I am interested in the future of MathMap, but don't have a lot of
bandwidth available. A common story!
On Fri, May 13, 2011 at 04:18:21AM -0700, schani wrote:
> I apologize for not having been very responsive the past few months
> and for not having pushed MathMap forward. The truth is, I have
> been busy with lots of other stuff and have grown a bit weary of
> MathMap. Several factors contribute to this:
>
> * The difficulty and time intensity of building releases. Doing the
> major Linux distributions is hard enough as it is, though the burden
> is lessened a lot by the OpenSUSE build system, but Windows and
> MacOS are huge time wasters and the work is not very interesting.
>
> * Having to do almost all of it myself. I am sure I am mostly to
> blame for this myself, not being very proactive in seeking
> contributors.
>
> * Even then, people still struggle just getting it to run,
> suggesting that I'm very bad at packaging, documenting and/or not
> putting enough time into it.
Yes, it really needs to work with GNU autoconf and not the current
tarball full of hacks and assumptions. Also, whenever I have dug into
the code, I have concluded that only you can understand it well enough
to update it.
As you know, I do weird things with MathMap, so my interests lie in a
distributed version of MathMap that I can run on (for example) a
Hadoop cluster. My current solution is a shell script which lets me
run 1 instance of MathMap per animation frame. I am satisfied with
that.
I think MathMap needs to be split into "libmathmap" which encapsulates
the various ways that expressions are executed (interpreter, gcc,
LLVM, etc.) and then various frontend clients (CLI, GIMP, MacOSX,
Chrome).
I like the idea of making MathMap more accessible, though I don't need
it. I am wondering what use cases you see for the Chrome client.
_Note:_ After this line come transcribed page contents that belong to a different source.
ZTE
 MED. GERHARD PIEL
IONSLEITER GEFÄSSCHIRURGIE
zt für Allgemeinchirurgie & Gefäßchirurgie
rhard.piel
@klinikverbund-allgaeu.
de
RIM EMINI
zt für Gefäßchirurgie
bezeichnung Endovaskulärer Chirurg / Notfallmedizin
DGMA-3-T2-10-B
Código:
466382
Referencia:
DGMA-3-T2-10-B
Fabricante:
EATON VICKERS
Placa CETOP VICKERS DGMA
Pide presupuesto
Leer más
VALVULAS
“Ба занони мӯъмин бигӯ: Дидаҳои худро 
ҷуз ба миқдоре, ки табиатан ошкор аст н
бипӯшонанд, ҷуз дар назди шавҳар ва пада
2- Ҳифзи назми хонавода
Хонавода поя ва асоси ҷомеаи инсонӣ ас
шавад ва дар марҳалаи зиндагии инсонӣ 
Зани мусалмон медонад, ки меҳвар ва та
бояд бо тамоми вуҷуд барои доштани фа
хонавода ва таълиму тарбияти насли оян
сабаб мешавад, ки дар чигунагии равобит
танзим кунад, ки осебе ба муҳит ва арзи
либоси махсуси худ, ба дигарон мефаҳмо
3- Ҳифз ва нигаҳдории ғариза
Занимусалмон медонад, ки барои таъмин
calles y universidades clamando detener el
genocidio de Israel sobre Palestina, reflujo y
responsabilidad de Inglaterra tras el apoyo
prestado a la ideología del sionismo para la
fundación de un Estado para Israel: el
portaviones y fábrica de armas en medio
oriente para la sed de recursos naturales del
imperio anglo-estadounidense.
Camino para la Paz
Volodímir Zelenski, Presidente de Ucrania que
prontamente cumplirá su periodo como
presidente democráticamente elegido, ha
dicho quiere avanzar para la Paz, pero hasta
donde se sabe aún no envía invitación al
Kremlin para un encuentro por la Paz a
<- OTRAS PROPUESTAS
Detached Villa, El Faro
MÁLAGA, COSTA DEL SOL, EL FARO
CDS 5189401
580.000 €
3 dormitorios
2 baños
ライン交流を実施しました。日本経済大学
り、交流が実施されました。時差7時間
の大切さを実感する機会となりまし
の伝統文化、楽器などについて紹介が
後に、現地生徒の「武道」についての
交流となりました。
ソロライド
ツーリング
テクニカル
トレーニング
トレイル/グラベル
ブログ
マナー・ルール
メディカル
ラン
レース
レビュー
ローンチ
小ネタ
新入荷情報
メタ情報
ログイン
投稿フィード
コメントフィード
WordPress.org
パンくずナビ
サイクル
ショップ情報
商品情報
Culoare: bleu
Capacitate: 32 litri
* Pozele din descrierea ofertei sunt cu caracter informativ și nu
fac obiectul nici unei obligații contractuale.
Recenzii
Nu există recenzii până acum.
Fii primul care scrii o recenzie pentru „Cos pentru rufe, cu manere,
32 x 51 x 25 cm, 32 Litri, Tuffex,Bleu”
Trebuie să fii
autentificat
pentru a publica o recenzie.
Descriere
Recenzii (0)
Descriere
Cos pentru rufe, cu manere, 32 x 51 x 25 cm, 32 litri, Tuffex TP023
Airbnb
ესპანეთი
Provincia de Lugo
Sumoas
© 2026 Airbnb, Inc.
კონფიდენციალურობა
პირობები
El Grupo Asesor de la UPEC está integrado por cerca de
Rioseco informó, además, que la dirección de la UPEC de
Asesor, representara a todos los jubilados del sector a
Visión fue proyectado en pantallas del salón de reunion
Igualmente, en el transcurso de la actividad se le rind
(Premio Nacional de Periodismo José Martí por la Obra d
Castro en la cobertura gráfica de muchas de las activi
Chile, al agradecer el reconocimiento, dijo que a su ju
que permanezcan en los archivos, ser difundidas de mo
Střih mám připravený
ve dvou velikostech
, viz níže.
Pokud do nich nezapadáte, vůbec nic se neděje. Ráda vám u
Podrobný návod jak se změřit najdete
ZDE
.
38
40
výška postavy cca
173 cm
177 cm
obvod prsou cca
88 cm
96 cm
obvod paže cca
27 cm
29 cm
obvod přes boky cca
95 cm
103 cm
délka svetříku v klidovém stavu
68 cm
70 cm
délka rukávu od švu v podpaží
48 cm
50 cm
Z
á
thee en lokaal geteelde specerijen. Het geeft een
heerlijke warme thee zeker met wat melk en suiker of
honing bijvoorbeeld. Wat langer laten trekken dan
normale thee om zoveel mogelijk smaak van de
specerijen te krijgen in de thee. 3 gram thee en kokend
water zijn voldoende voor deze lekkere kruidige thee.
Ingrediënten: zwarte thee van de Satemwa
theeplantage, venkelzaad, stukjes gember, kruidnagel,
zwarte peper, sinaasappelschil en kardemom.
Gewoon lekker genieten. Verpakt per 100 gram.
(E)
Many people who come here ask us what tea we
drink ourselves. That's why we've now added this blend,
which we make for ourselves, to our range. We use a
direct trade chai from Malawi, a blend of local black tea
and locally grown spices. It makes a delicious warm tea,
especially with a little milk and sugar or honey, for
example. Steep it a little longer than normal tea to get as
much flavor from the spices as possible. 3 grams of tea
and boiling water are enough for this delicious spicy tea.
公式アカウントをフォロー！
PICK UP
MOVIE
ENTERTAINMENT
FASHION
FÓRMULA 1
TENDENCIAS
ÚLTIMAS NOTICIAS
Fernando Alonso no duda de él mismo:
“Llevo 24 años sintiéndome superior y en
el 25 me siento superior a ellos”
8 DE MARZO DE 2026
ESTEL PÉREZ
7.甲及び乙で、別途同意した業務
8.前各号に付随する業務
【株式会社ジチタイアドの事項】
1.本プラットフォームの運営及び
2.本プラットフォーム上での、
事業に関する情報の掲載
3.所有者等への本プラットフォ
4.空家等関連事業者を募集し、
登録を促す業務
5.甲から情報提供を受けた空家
Would it just be for playing around? Would people embed MathMap
animations in their web pages? Could I apply MathMap expressions to an
image and upload the result directly as a JPEG.
I guess an auto-Droste-Effect webpage would be pretty cool. :)
Cheers,
Tom
--
-- Tom Rathborne ------------------------------------- Ad-hoc Research Robot --
When they tell you to grow up, they mean stop growing.